Increased budgets and higher financial returns in the battle to stave off the ageing process mean that Regenerative Medicine is becoming the new darling of the US ‘transhumanist’ movement.
By Simon Guigue September 29, 2014
The US population is ageing. In 2030, 20% of all US Americans will be over 65 years old. Billionaire Peter Thiel, the founder of Paypal and a key Silicon Valley player, strongly believes in the need to support work on regenerative biology and has donated millions of dollars to the SENS (‘Strategies for Engineered Negligible Senescence’) Foundation established by the controversial English biologist Aubrey de Grey. Meanwhile the anti-ageing biotechnology market has been seeing huge growth, both in terms of rising turnover – currently amounting to some $2 billion according to investment and advisory firm Proteus Venture Partners – and the enthusiasm it has aroused among many scientists, manufacturers and politicians. However, reactions in the scientific community have been mixed, with some experts expressing scepticism about anti-ageing efforts. Given our current ignorance of the subject, the promises made for this new approach to medicine are at best speculation.
In 2013 Google dipped its toe into the waters of the anti-ageing therapy business when it founded the California Life Company (Calico), an independent biotech R&D firm whose stated aim is to extend the natural lifespan of human beings. However, research in this field has been somewhat hampered by popular association with upstart companies offering rather fanciful cryopreservation services (i.e. storing the bodies of recently deceased people at very low temperatures in the hope of future cure and resuscitation) to people about to die. Thus the image of the relatively new field of Regenerative Medicine has been tarnished among the scientific community by the rise of a brash ‘anti-death industry’. It was probably largely to counter this negative image that radiologist and investor Joon Yun recently inaugurated the Palo Alto Longevity Prize, a $1 million life science competition dedicated to ending ageing in humans. Joon Yun explains that the purpose of the competition is to provide a way to urge researchers to “hack the ageing code”, taking up the torch from James Watson and Francis Crick, the UK-based scientists who first revealed the three-dimensional double helix structure of the DNA molecule. In fact, back in 2011, when the anti-ageing ecosystem was far less advanced than it is today, the United States Congress got into step with the new thinking when it passed the ‘The Regenerative Medicine Promotion Act’, designed to provide funding for this new avenue of research and foster its development. However, the scientific community has not been unanimously behind this drive and much controversy is raging over current anti-ageing initiatives. Criticism usually centres on the over-optimistic tone of many researchers backed by the SENS Foundation, which some experts say is not justified by actual progress to date.

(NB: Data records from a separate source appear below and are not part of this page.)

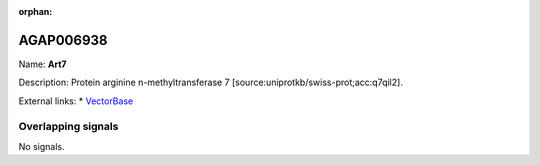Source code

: :orphan:

AGAP006938
=============



Name: **Art7**

Description: Protein arginine n-methyltransferase 7 [source:uniprotkb/swiss-prot;acc:q7qil2].

External links:
* `VectorBase <https://www.vectorbase.org/Anopheles_gambiae/Gene/Summary?g=AGAP006938>`_

Overlapping signals
-------------------



No signals.


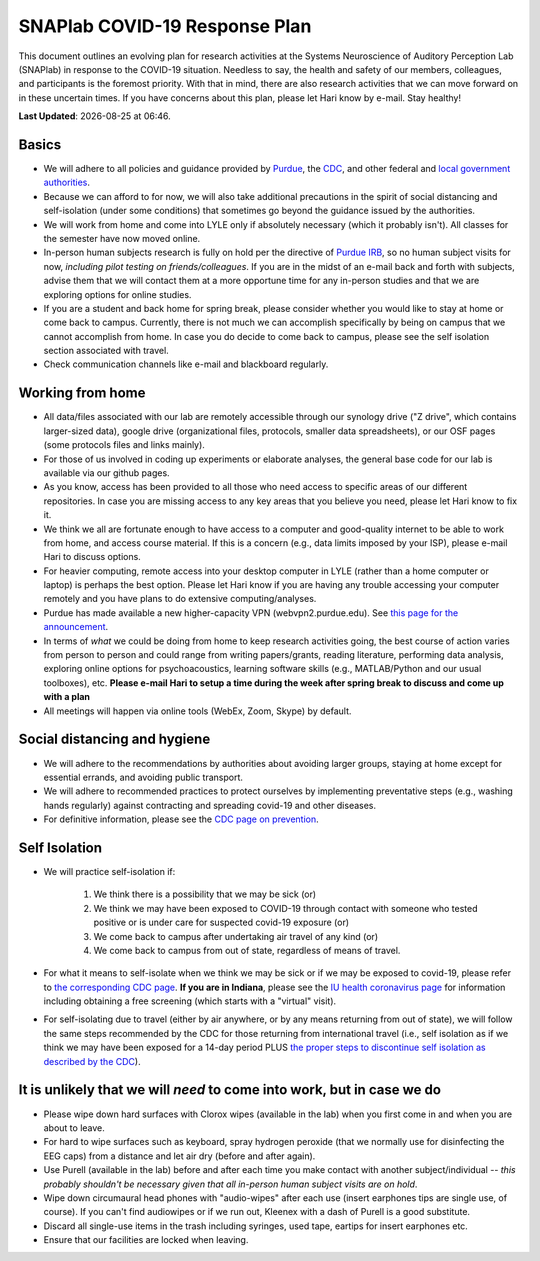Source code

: SNAPlab COVID-19 Response Plan
##############################

This document outlines
an evolving plan for research activities
at the Systems Neuroscience of Auditory Perception Lab (SNAPlab)
in response to the COVID-19 situation.
Needless to say, the health and safety of our members, colleagues,
and participants is the foremost priority. With that in mind,
there are also research activities that we can move forward on
in these uncertain times. If you have concerns about this plan,
please let Hari know by e-mail. Stay healthy!

.. |date| date::
.. |time| date:: %H:%M

**Last Updated**: |date| at |time|.


Basics
======

* We will adhere to all policies and guidance provided by `Purdue <https://www.purdue.edu/newsroom/releases/2020/Q1/need-to-know-info-about-covid-2019.html>`_,
  the `CDC <http://coronavirus.gov>`_, and other federal and `local government authorities <https://www.in.gov/coronavirus/>`_.
* Because we can afford to for now, we will also take additional precautions in the spirit of social distancing
  and self-isolation (under some conditions) that sometimes go beyond the guidance issued by the authorities.
* We will work from home and come into LYLE only if absolutely necessary (which it probably isn't). All classes for the semester have now moved online.
* In-person human subjects research is fully on hold per the directive of `Purdue IRB <https://www.irb.purdue.edu>`_,
  so no human subject visits for now, *including pilot testing on friends/colleagues*. If you are in the midst of an e-mail back and forth with subjects,
  advise them that we will contact them at a more opportune time for any in-person studies and that we are exploring options for online studies.
* If you are a student and back home for spring break, please consider whether you would like to stay at home or come back to campus.
  Currently, there is not much we can accomplish specifically by being on campus that we cannot accomplish from home.
  In case you do decide to come back to campus, please see the self isolation section associated with travel.
* Check communication channels like e-mail and blackboard regularly.


Working from home
=================
* All data/files associated with our lab are remotely accessible through our synology drive ("Z drive", which contains larger-sized data),
  google drive (organizational files, protocols, smaller data spreadsheets),
  or our OSF pages (some protocols files and links mainly).
* For those of us involved in coding up experiments or elaborate analyses, the general base code for our lab is available via our github pages.
* As you know, access has been provided to all those who need access to specific areas of our different repositories.
  In case you are missing access to any key areas that you believe you need, please let Hari know to fix it.
* We think we all are fortunate enough to have access to a computer and good-quality internet to be able to work from home, and access course material.
  If this is a concern (e.g., data limits imposed by your ISP), please e-mail Hari to discuss options.
* For heavier computing, remote access into your desktop computer in LYLE (rather than a home computer or laptop) is perhaps the best option.
  Please let Hari know if you are having any trouble accessing your computer remotely and you have plans to do extensive computing/analyses.
* Purdue has made available a new higher-capacity VPN (webvpn2.purdue.edu).
  See `this page for the announcement <https://www.itap.purdue.edu/newsroom/200318_usewebvpn2.html>`_.
* In terms of *what* we could be doing from home to keep research activities going,
  the best course of action varies from person to person and could range from writing papers/grants, reading literature,
  performing data analysis, exploring online options for psychoacoustics, learning software skills (e.g., MATLAB/Python and our usual toolboxes), etc.
  **Please e-mail Hari to setup a time during the week after spring break to discuss and come up with a plan**
* All meetings will happen via online tools (WebEx, Zoom, Skype) by default.


Social distancing and hygiene
=============================
* We will adhere to the recommendations by authorities about avoiding larger groups, staying at home except for essential errands, and avoiding public transport.
* We will adhere to recommended practices to protect ourselves by implementing preventative steps (e.g., washing hands regularly) against contracting and spreading covid-19 and other diseases.
* For definitive information, please see the `CDC page on prevention <https://www.cdc.gov/coronavirus/2019-ncov/prepare/prevention.html>`_.

Self Isolation
==============
* We will practice self-isolation if:

   1. We think there is a possibility that we may be sick (or)
   2. We think we may have been exposed to COVID-19 through contact with someone who tested positive or is under care for suspected covid-19 exposure (or)
   3. We come back to campus after undertaking air travel of any kind (or)
   4. We come back to campus from out of state, regardless of means of travel.
* For what it means to self-isolate when we think we may be sick or if we may be exposed to covid-19, please refer to `the corresponding CDC page <https://www.cdc.gov/coronavirus/2019-ncov/if-you-are-sick/steps-when-sick.html>`_.
  **If you are in Indiana**, please see the `IU health coronavirus page <https://iuhealth.org/find-medical-services/coronavirus>`_
  for information including obtaining a free screening (which starts with a "virtual" visit).
* For self-isolating due to travel (either by air anywhere, or by any means returning from out of state),
  we will follow the same steps recommended by the CDC for those returning from international travel (i.e., self isolation as if we think we may have been exposed for a 14-day period PLUS `the proper steps to discontinue self isolation as described by the CDC <https://www.cdc.gov/coronavirus/2019-ncov/if-you-are-sick/steps-when-sick.html>`_).

It is unlikely that we will *need* to come into work, but in case we do
=======================================================================
* Please wipe down hard surfaces with Clorox wipes (available in the lab) when you first come in and when you are about to leave.
* For hard to wipe surfaces such as keyboard, spray hydrogen peroxide (that we normally use for disinfecting the EEG caps) from a distance and let air dry (before and after again).
* Use Purell (available in the lab) before and after each time you make contact with another subject/individual -- *this probably shouldn't be necessary given that all in-person human subject visits are on hold*.
* Wipe down circumaural head phones with "audio-wipes" after each use (insert earphones tips are single use, of course). If you can't find audiowipes or if we run out, Kleenex with a dash of Purell is a good substitute.
* Discard all single-use items in the trash including syringes, used tape, eartips for insert earphones etc.
* Ensure that our facilities are locked when leaving.

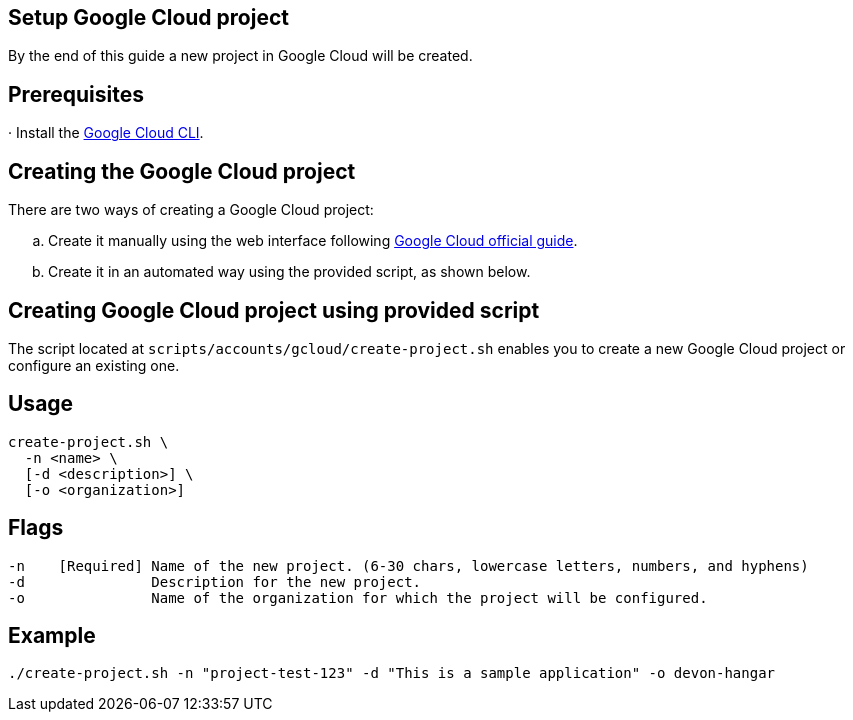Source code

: == Setup Google Cloud project

By the end of this guide a new project in Google Cloud will be created.


== Prerequisites

· Install the https://cloud.google.com/sdk/docs/install?hl=en[Google Cloud CLI].

== Creating the Google Cloud project

There are two ways of creating a Google Cloud project:
[loweralpha]
. Create it manually using the web interface following https://cloud.google.com/resource-manager/docs/creating-managing-projects#console[Google Cloud official guide].
. Create it in an automated way using the provided script, as shown below.
 
== Creating Google Cloud project using provided script

The script located at `scripts/accounts/gcloud/create-project.sh` enables you to create a new Google Cloud project or configure an existing one.

== Usage

```
create-project.sh \
  -n <name> \
  [-d <description>] \
  [-o <organization>]
```

== Flags

```
-n    [Required] Name of the new project. (6-30 chars, lowercase letters, numbers, and hyphens)
-d               Description for the new project.
-o               Name of the organization for which the project will be configured.

```

== Example

`./create-project.sh -n "project-test-123" -d "This is a sample application" -o devon-hangar`
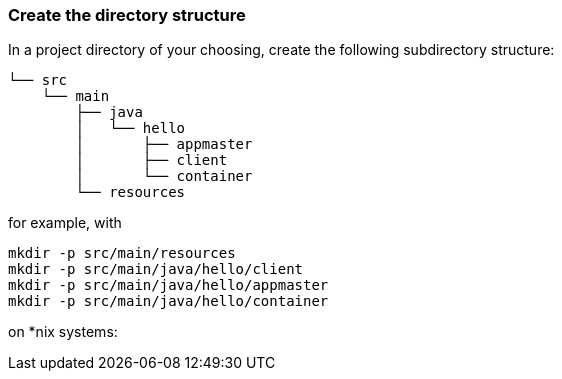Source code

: === Create the directory structure

In a project directory of your choosing, create the following
subdirectory structure:

    └── src
        └── main
            ├── java
            │   └── hello
            │       ├── appmaster
            │       ├── client
            │       └── container
            └── resources


for example, with

```
mkdir -p src/main/resources
mkdir -p src/main/java/hello/client
mkdir -p src/main/java/hello/appmaster
mkdir -p src/main/java/hello/container
```
on *nix systems:


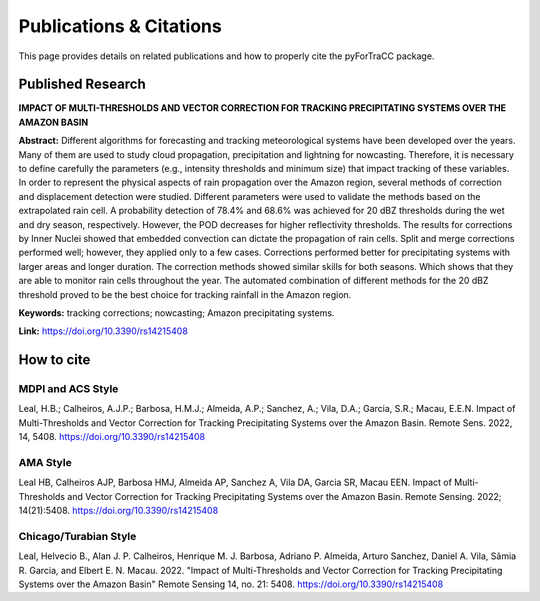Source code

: Publications & Citations
=======================================================

This page provides details on related publications and how to properly cite the pyForTraCC package.

Published Research
-------------------------------------------------------

**IMPACT OF MULTI-THRESHOLDS AND VECTOR CORRECTION FOR TRACKING PRECIPITATING SYSTEMS OVER THE AMAZON BASIN**

**Abstract:** Different algorithms for forecasting and tracking meteorological systems have been developed over the years. Many of them are used to study 
cloud propagation, precipitation and lightning for nowcasting. Therefore, it is necessary to define carefully the parameters (e.g., intensity 
thresholds and minimum size) that impact tracking of these variables. In order to represent the physical aspects of rain propagation over the Amazon 
region, several methods of correction and displacement detection were studied. Different parameters were used to validate the methods based on the 
extrapolated rain cell. A probability detection of 78.4% and 68.6% was achieved for 20 dBZ thresholds during the wet and dry season, respectively. 
However, the POD decreases for higher reflectivity thresholds. The results for corrections by Inner Nuclei showed that embedded convection can dictate 
the propagation of rain cells. Split and merge corrections performed well; however, they applied only to a few cases. Corrections performed better 
for precipitating systems with larger areas and longer duration. The correction methods showed similar skills for both seasons. Which shows that 
they are able to monitor rain cells throughout the year. The automated combination of different methods for the 20 dBZ threshold proved to be the 
best choice for tracking rainfall in the Amazon region.

**Keywords:** tracking corrections; nowcasting; Amazon precipitating systems.

**Link:** https://doi.org/10.3390/rs14215408

How to cite
-------------------------------------------------------

MDPI and ACS Style
^^^^^^^^^^^^^^^^^^^^^^^^^^^^^^^^^^^^^^^^^^
Leal, H.B.; Calheiros, A.J.P.; Barbosa, H.M.J.; Almeida, A.P.; Sanchez, A.; Vila, D.A.; Garcia, S.R.; Macau, E.E.N. Impact of Multi-Thresholds and Vector Correction for Tracking Precipitating Systems over the Amazon Basin. Remote Sens. 2022, 14, 5408. https://doi.org/10.3390/rs14215408

AMA Style
^^^^^^^^^^^^^^^^^^^^^^^^^^^^^^^^^^^^^^^^^^
Leal HB, Calheiros AJP, Barbosa HMJ, Almeida AP, Sanchez A, Vila DA, Garcia SR, Macau EEN. Impact of Multi-Thresholds and Vector Correction for Tracking Precipitating Systems over the Amazon Basin. Remote Sensing. 2022; 14(21):5408. https://doi.org/10.3390/rs14215408

Chicago/Turabian Style
^^^^^^^^^^^^^^^^^^^^^^^^^^^^^^^^^^^^^^^^^^
Leal, Helvecio B., Alan J. P. Calheiros, Henrique M. J. Barbosa, Adriano P. Almeida, Arturo Sanchez, Daniel A. Vila, Sâmia R. Garcia, and Elbert E. N. Macau. 2022. "Impact of Multi-Thresholds and Vector Correction for Tracking Precipitating Systems over the Amazon Basin" Remote Sensing 14, no. 21: 5408. https://doi.org/10.3390/rs14215408

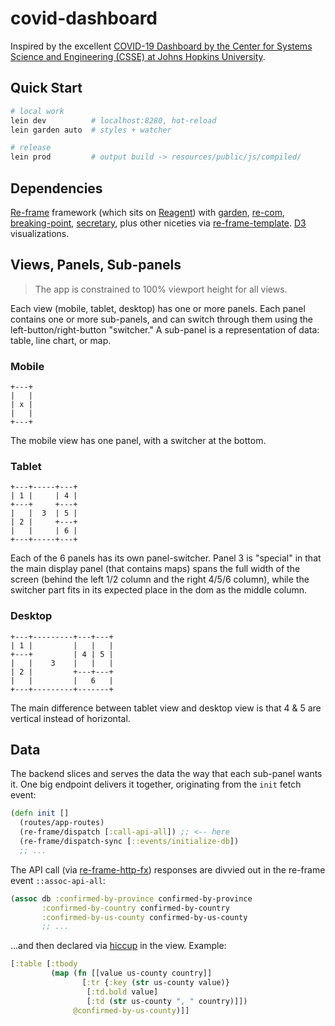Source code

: * covid-dashboard

Inspired by the excellent [[https://coronavirus.jhu.edu/map.html][COVID-19 Dashboard by the Center for Systems Science and Engineering (CSSE) at Johns Hopkins University]].

** Quick Start

#+begin_src sh
# local work
lein dev          # localhost:8280, hot-reload
lein garden auto  # styles + watcher

# release
lein prod         # output build -> resources/public/js/compiled/
#+end_src

** Dependencies

[[https://github.com/Day8/re-frame-template][Re-frame]] framework (which sits on [[https://github.com/reagent-project/reagent][Reagent]]) with [[https://github.com/noprompt/garden][garden]], [[https://github.com/Day8/re-com][re-com]], [[https://github.com/gadfly361/breaking-point][breaking-point]], [[https://github.com/clj-commons/secretary][secretary]], plus other niceties via [[https://github.com/Day8/re-frame-template][re-frame-template]]. [[https://github.com/d3/d3][D3]] visualizations.

** Views, Panels, Sub-panels

#+begin_quote
The app is constrained to 100% viewport height for all views.
#+end_quote

Each view (mobile, tablet, desktop) has one or more panels. Each panel contains one or more sub-panels, and can switch through them using the left-button/right-button "switcher." A sub-panel is a representation of data: table, line chart, or map.

*** Mobile

#+begin_src
+---+
|   |
| x |
|   |
+---+
#+end_src

The mobile view has one panel, with a switcher at the bottom.

*** Tablet

#+begin_src
+---+-----+---+
| 1 |     | 4 |
+---+     +---+
|   |  3  | 5 |
| 2 |     +---+
|   |     | 6 |
+---+-----+---+
#+end_src

Each of the 6 panels has its own panel-switcher. Panel 3 is "special" in that the main display panel (that contains maps) spans the full width of the screen (behind the left 1/2 column and the right 4/5/6 column), while the switcher part fits in its expected place in the dom as the middle column.

*** Desktop

#+begin_src
+---+---------+---+---+
| 1 |         |   |   |
+---+         | 4 | 5 |
|   |    3    |   |   |
| 2 |         +---+---+
|   |         |   6   |
+---+---------+-------+
#+end_src

The main difference between tablet view and desktop view is that 4 & 5 are vertical instead of horizontal.

** Data

The backend slices and serves the data the way that each sub-panel wants it. One big endpoint delivers it together, originating from the ~init~ fetch event:

#+begin_src clojure
(defn init []
  (routes/app-routes)
  (re-frame/dispatch [:call-api-all]) ;; <-- here
  (re-frame/dispatch-sync [::events/initialize-db])
  ;; ...
#+end_src

The API call (via [[https://github.com/Day8/re-frame-http-fx][re-frame-http-fx]]) responses are divvied out in the re-frame event ~::assoc-api-all~:

 #+begin_src clojure
(assoc db :confirmed-by-province confirmed-by-province
       :confirmed-by-country confirmed-by-country
       :confirmed-by-us-county confirmed-by-us-county
       ;; ...
 #+end_src

...and then declared via [[https://github.com/weavejester/hiccup][hiccup]] in the view. Example:

#+begin_src clojure
[:table [:tbody
         (map (fn [[value us-county country]]
                [:tr {:key (str us-county value)}
                 [:td.bold value]
                 [:td (str us-county ", " country)]])
              @confirmed-by-us-county)]]
#+end_src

Much current research into the ageing process takes a rather utilitarian approach to mortality – defining ageing as the gradual deterioration of an organism and arguing that it should be perfectly possible to make repairs fast enough to keep ahead of the ongoing decline. The general hypothesis is that if death is the result of organism deterioration then it follows that repairing the deteriorating cells should delay death. However, the anti-ageing battle is being fought on two separate fronts, in terms of the basic objectives and means applied. On the one hand there are the well-established biotech processes, including 3D bio-printers, ranging from the CRISPR gene editing system to the Regenovo cell-printer, which already enable living organisms, from sequenced genomes to complete organs, to be ‘manufactured’. The journal Rejuvenation Research first appeared as long ago as 1998, spearheaded by Editor-in-Chief Aubrey de Grey, whose career has ranged from computer programming to applied biology. Aubrey de Grey also co-founded The Methuselah Foundation in 2003, before setting up SENS in 2009. Their credo is that bio-medicine must be rooted in the living organism’s metabolism in order to treat the pathological condition, the aim being to act specifically to repair the damage done to the organism by using rejuvenating engineering techniques. Aubrey de Grey and his colleagues argue that the answer to ageing is Regenerative Medicine at the cellular level, providing appropriate treatment for the cells whether they are mutating to become cancerous or simply ageing.